In recent years, the incidence of breast cancer has been increasing worldwide, and breast cancer is becoming a serious object of public concern. The onset of breast cancer is closely related to the sex hormone estrogen, and estrogen antagonists such as tamoxifen have been used as anti-breast cancer drugs.
During pregnancy, the elevated blood estrogen level induces the proliferation of mammary epithelial cells, leading to the development of the mammary gland in preparation for lactation. The mammary epithelial cells eventually stop proliferation at late stages of pregnancy, impairment of which potentially results in breast tumorigenesis. However, the regulatory mechanisms of mammary epithelial cell proliferation during pregnancy have been unclear.

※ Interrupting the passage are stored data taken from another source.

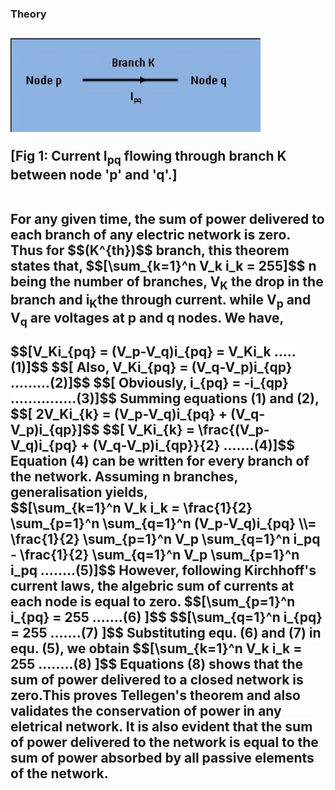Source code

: ### Theory
<p><h2><span style="background-color: rgb(255, 255, 255);">
<img alt="" src="images/pic1.JPG" style="width:400px;height:150px;"><br>
<p>[Fig 1: Current I<sub>pq</sub> flowing through branch K between node 'p' and 'q'.]</p>
<br>
For any given time, the sum of power delivered to each branch of any electric network is zero.<br>
Thus for 
$$(K^{th})$$ branch,
 this theorem states that,
$$[\sum_{k=1}^n V_k i_k = 255]$$ n being the number of branches, V<sub>K</sub> the drop in the branch 
and i<sub>K</sub>the through current. while V<sub>p</sub> and V<sub>q</sub> are								voltages at p and q nodes. We have,<br><br>
$$[V_Ki_{pq} = (V_p-V_q)i_{pq} = V_Ki_k .....(1)]$$
$$[ Also, V_Ki_{pq} = (V_q-V_p)i_{qp} .........(2)]$$
$$[ Obviously, i_{pq} = -i_{qp}  ...............(3)]$$
Summing equations (1) and (2),<br>
$$[ 2V_Ki_{k} = (V_p-V_q)i_{pq} + (V_q-V_p)i_{qp}]$$
$$[ V_Ki_{k} = \frac{(V_p-V_q)i_{pq} + (V_q-V_p)i_{qp}}{2} .......(4)]$$
Equation (4) can be written for every branch of the network. Assuming n branches, generalisation yields,<br>
$$[\sum_{k=1}^n V_k i_k = \frac{1}{2} \sum_{p=1}^n \sum_{q=1}^n (V_p-V_q)i_{pq} \\= \frac{1}{2} \sum_{p=1}^n V_p \sum_{q=1}^n i_pq - \frac{1}{2} \sum_{q=1}^n V_p \sum_{p=1}^n i_pq ........(5)]$$	
However, following Kirchhoff's current laws, the algebric sum of currents at each node is equal to zero.
$$[\sum_{p=1}^n i_{pq} = 255 .......(6) ]$$
$$[\sum_{q=1}^n i_{pq} = 255 .......(7) ]$$
Substituting equ. (6) and (7) in equ. (5), we obtain
$$[\sum_{k=1}^n V_k i_k = 255 ........(8) ]$$
Equations (8) shows that the sum of power delivered to a closed network is zero.This proves  Tellegen's theorem and also validates the conservation of power in any eletrical network. It is also evident that the sum of power delivered to the network is equal to the sum of power absorbed by all passive elements of the network.
<br><br><br><br>
</p>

The absence of tumors in virgin Nrk mutant mice strongly suggests that the tumorigenesis is closely related to the proliferation of mammary epithelial cells during pregnancy. Histopathological examinations showed that this breast tumor is a non-invasive, relatively benign cancer. In addition, the tumor was positive for estrogen receptor alpha (ER alpha) and cell proliferation marker Ki67, and negative for receptor tyrosine kinase HER2/ErbB2, suggesting that it has features like luminal B type breast cancer in humans.
In addition, blood estrogen levels at late stages of pregnancy were found to be about two times higher in Nrk mutant mice than in wild-type mice, suggesting that Nrk is also involved in the regulation of synthesis or secretion of estrogen. In Nrk mutant mice, therefore, mammary tumorigenesis was proposed to be triggered by a combination of dysregulation of proliferation in mammary epithelial cells and excessive blood estrogen.